Working for the government's Central Services, who seem to employ the entire population, is lowly clerk Sam Lowry (Jonathan Pryce, who really is brilliant here). A milquetoast, Lowry is both curious and bemused by the world he lives in, accepting things that defy logic with a look of wonder or a raised eyebrow. He never feels compelled to change anything, and that’s a good thing, as Big Brother is watching. Well, at least when the cameras work properly.


But one day, a bug in the system (a real bug!) causes an error which leads to the wrong man getting arrested. To save his boss's ass, Sam decides to visit the man's wife. That's when Sam sees Jill, the upstairs neighbor, a truck driver who he's been seeing (in a more beautiful incarnation) in one of his many fantasy sequences. Smitten and intrigued, he spends the rest of the movie trying to locate and meet Jill. Sam's life now has a purpose. But in a society like this one, a purposeful life can get you in trouble.

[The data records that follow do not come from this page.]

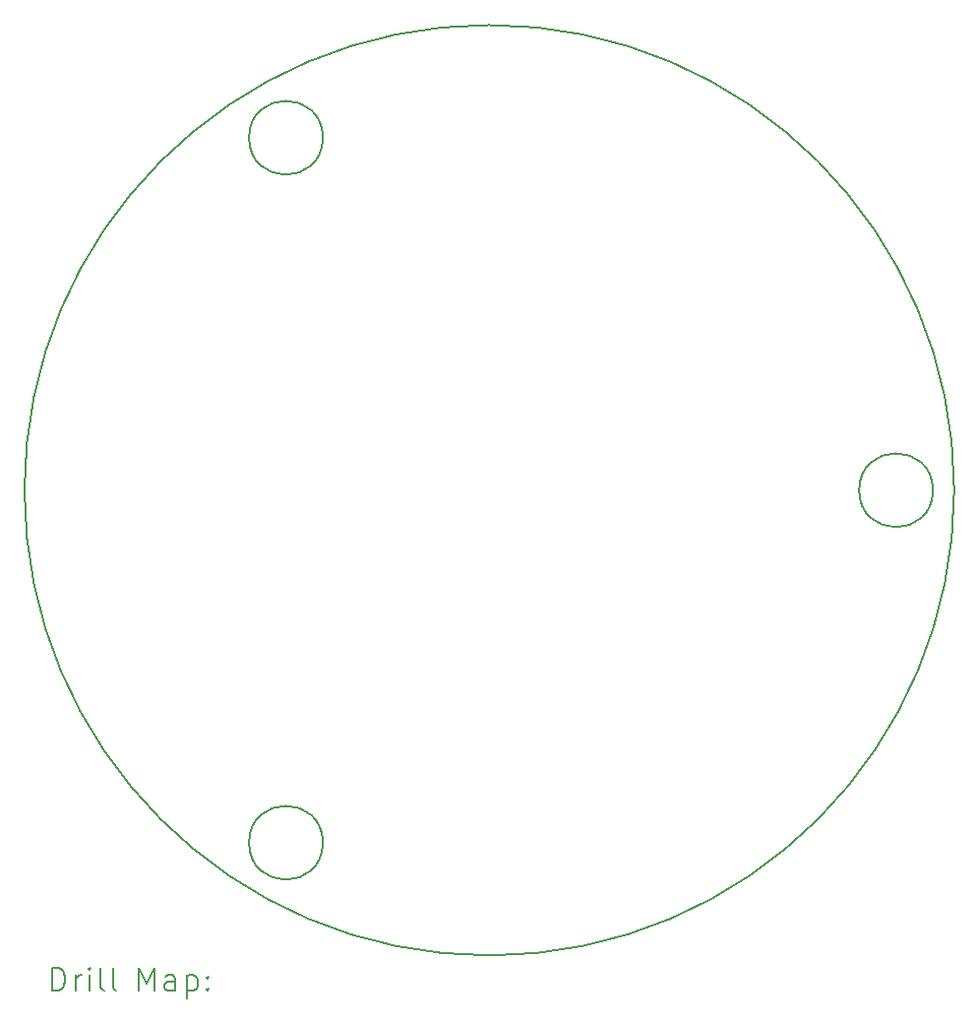
<source format=gbr>
%TF.GenerationSoftware,KiCad,Pcbnew,(7.0.0)*%
%TF.CreationDate,2023-03-06T20:17:08-06:00*%
%TF.ProjectId,GEM.0.02,47454d2e-302e-4303-922e-6b696361645f,rev?*%
%TF.SameCoordinates,Original*%
%TF.FileFunction,Drillmap*%
%TF.FilePolarity,Positive*%
%FSLAX45Y45*%
G04 Gerber Fmt 4.5, Leading zero omitted, Abs format (unit mm)*
G04 Created by KiCad (PCBNEW (7.0.0)) date 2023-03-06 20:17:08*
%MOMM*%
%LPD*%
G01*
G04 APERTURE LIST*
%ADD10C,0.200000*%
G04 APERTURE END LIST*
D10*
X11267500Y-13191089D02*
G75*
G03*
X11267500Y-13191089I-317500J0D01*
G01*
X11267500Y-7128911D02*
G75*
G03*
X11267500Y-7128911I-317500J0D01*
G01*
X16700000Y-10160000D02*
G75*
G03*
X16700000Y-10160000I-4000000J0D01*
G01*
X16517500Y-10160000D02*
G75*
G03*
X16517500Y-10160000I-317500J0D01*
G01*
X8937619Y-14463476D02*
X8937619Y-14263476D01*
X8937619Y-14263476D02*
X8985238Y-14263476D01*
X8985238Y-14263476D02*
X9013810Y-14273000D01*
X9013810Y-14273000D02*
X9032857Y-14292048D01*
X9032857Y-14292048D02*
X9042381Y-14311095D01*
X9042381Y-14311095D02*
X9051905Y-14349190D01*
X9051905Y-14349190D02*
X9051905Y-14377762D01*
X9051905Y-14377762D02*
X9042381Y-14415857D01*
X9042381Y-14415857D02*
X9032857Y-14434905D01*
X9032857Y-14434905D02*
X9013810Y-14453952D01*
X9013810Y-14453952D02*
X8985238Y-14463476D01*
X8985238Y-14463476D02*
X8937619Y-14463476D01*
X9137619Y-14463476D02*
X9137619Y-14330143D01*
X9137619Y-14368238D02*
X9147143Y-14349190D01*
X9147143Y-14349190D02*
X9156667Y-14339667D01*
X9156667Y-14339667D02*
X9175714Y-14330143D01*
X9175714Y-14330143D02*
X9194762Y-14330143D01*
X9261429Y-14463476D02*
X9261429Y-14330143D01*
X9261429Y-14263476D02*
X9251905Y-14273000D01*
X9251905Y-14273000D02*
X9261429Y-14282524D01*
X9261429Y-14282524D02*
X9270952Y-14273000D01*
X9270952Y-14273000D02*
X9261429Y-14263476D01*
X9261429Y-14263476D02*
X9261429Y-14282524D01*
X9385238Y-14463476D02*
X9366190Y-14453952D01*
X9366190Y-14453952D02*
X9356667Y-14434905D01*
X9356667Y-14434905D02*
X9356667Y-14263476D01*
X9490000Y-14463476D02*
X9470952Y-14453952D01*
X9470952Y-14453952D02*
X9461429Y-14434905D01*
X9461429Y-14434905D02*
X9461429Y-14263476D01*
X9686190Y-14463476D02*
X9686190Y-14263476D01*
X9686190Y-14263476D02*
X9752857Y-14406333D01*
X9752857Y-14406333D02*
X9819524Y-14263476D01*
X9819524Y-14263476D02*
X9819524Y-14463476D01*
X10000476Y-14463476D02*
X10000476Y-14358714D01*
X10000476Y-14358714D02*
X9990952Y-14339667D01*
X9990952Y-14339667D02*
X9971905Y-14330143D01*
X9971905Y-14330143D02*
X9933809Y-14330143D01*
X9933809Y-14330143D02*
X9914762Y-14339667D01*
X10000476Y-14453952D02*
X9981429Y-14463476D01*
X9981429Y-14463476D02*
X9933809Y-14463476D01*
X9933809Y-14463476D02*
X9914762Y-14453952D01*
X9914762Y-14453952D02*
X9905238Y-14434905D01*
X9905238Y-14434905D02*
X9905238Y-14415857D01*
X9905238Y-14415857D02*
X9914762Y-14396809D01*
X9914762Y-14396809D02*
X9933809Y-14387286D01*
X9933809Y-14387286D02*
X9981429Y-14387286D01*
X9981429Y-14387286D02*
X10000476Y-14377762D01*
X10095714Y-14330143D02*
X10095714Y-14530143D01*
X10095714Y-14339667D02*
X10114762Y-14330143D01*
X10114762Y-14330143D02*
X10152857Y-14330143D01*
X10152857Y-14330143D02*
X10171905Y-14339667D01*
X10171905Y-14339667D02*
X10181429Y-14349190D01*
X10181429Y-14349190D02*
X10190952Y-14368238D01*
X10190952Y-14368238D02*
X10190952Y-14425381D01*
X10190952Y-14425381D02*
X10181429Y-14444428D01*
X10181429Y-14444428D02*
X10171905Y-14453952D01*
X10171905Y-14453952D02*
X10152857Y-14463476D01*
X10152857Y-14463476D02*
X10114762Y-14463476D01*
X10114762Y-14463476D02*
X10095714Y-14453952D01*
X10276667Y-14444428D02*
X10286190Y-14453952D01*
X10286190Y-14453952D02*
X10276667Y-14463476D01*
X10276667Y-14463476D02*
X10267143Y-14453952D01*
X10267143Y-14453952D02*
X10276667Y-14444428D01*
X10276667Y-14444428D02*
X10276667Y-14463476D01*
X10276667Y-14339667D02*
X10286190Y-14349190D01*
X10286190Y-14349190D02*
X10276667Y-14358714D01*
X10276667Y-14358714D02*
X10267143Y-14349190D01*
X10267143Y-14349190D02*
X10276667Y-14339667D01*
X10276667Y-14339667D02*
X10276667Y-14358714D01*
M02*

</source>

There's little point in breaking down the plot of BRAZIL, as the film is something meant to be not just seen but experienced. Even Gilliam couldn't describe it to his money guy (not to mention that every studio turned him down). It would be like trying to describe snow. Gillam, as usual, is more interested in image structure and visuals than in characters. I don't begrudge him for that, it's his thing. But I can say the the supporting actors do an excellent job committing fully to Gilliam's conceits, including Robert "I used to be an actor" DeNiro. In fact, this was the first of many "small roles" for the then powerhouse DeNiro.


Lowry's journey in "Brazil", as rough and tumble as it is, doesn't compare with the hoops of fire Gilliam sailed through to get his film released in America. His legendary battle with Universal king Sid Sheinberg went public when Gilliam began using dirty tricks (full page ad in Variety, secret and illegal screenings, showing a picture of Sheinberg on GOOD MORNING AMERICA and more!). So big was this David and Goliath story that there's even a book about it (THE BATTLE OF BRAZIL). Because of this cage match, there are now multiple versions of Brazil. The original 142 minute cut was released by Fox to the rest of the world, who apparently were okay with Gilliam's cut. The U.S. version ran 131 minutes (this is the one we watched). The "Love Conquers All" version, that Sheinberg had recut for dumb America, runs 94 minutes, and eventually became the one used when run on TV in syndication. And it's no secret that the making of BRAZIL parallels the movie's theme - an individual battling the "evil" government (Universal).


So what exactly does "Brazil" have to do with any of this? Nothing, really, other than it represents an escape, a Shangri-La in your head that you can go to when you're stuck somewhere, like a dead-end job. Brazil is Next-Stop-Willoughby.


Trillions of people love BRAZIL, but perhaps no one more than director/co-writer (with Tom Stoppard and Charles McKeown)/ex-Python Terry Gilliam. And why shouldn't he? It's really his baby (it actually took him nine months to shoot). But the ugliest babies are beautiful babies to their parents, so it makes sense. I say this because I just watched his overly chatty yet very informative commentary. Here's a drinking game; every time he starts a sentence with "I love..." (as in "I love how...," "I love this..., "I love that he..." referring to his movie), take a drink. But beware, for even playing this game with water can kill you.


I myself felt like BRAZIL is what happens when a teenager has a lot of money. Sure, he comes up with pockets of brilliance, but there were too many misses and "okay, we get it" moments. I was much more awestruck by Jacques Tati's PLAYTIME, which put the same sort of character in a world that befuddles him. That said, BRAZIL has undeniably made its mark on cinema history. It has inspired. It has been studied. It's been referenced endlessly in everything from folk songs to THE SIMPSONS. It's on lots of top 10 and Top 100 lists. Sure. But that doesn't mean I have to love it.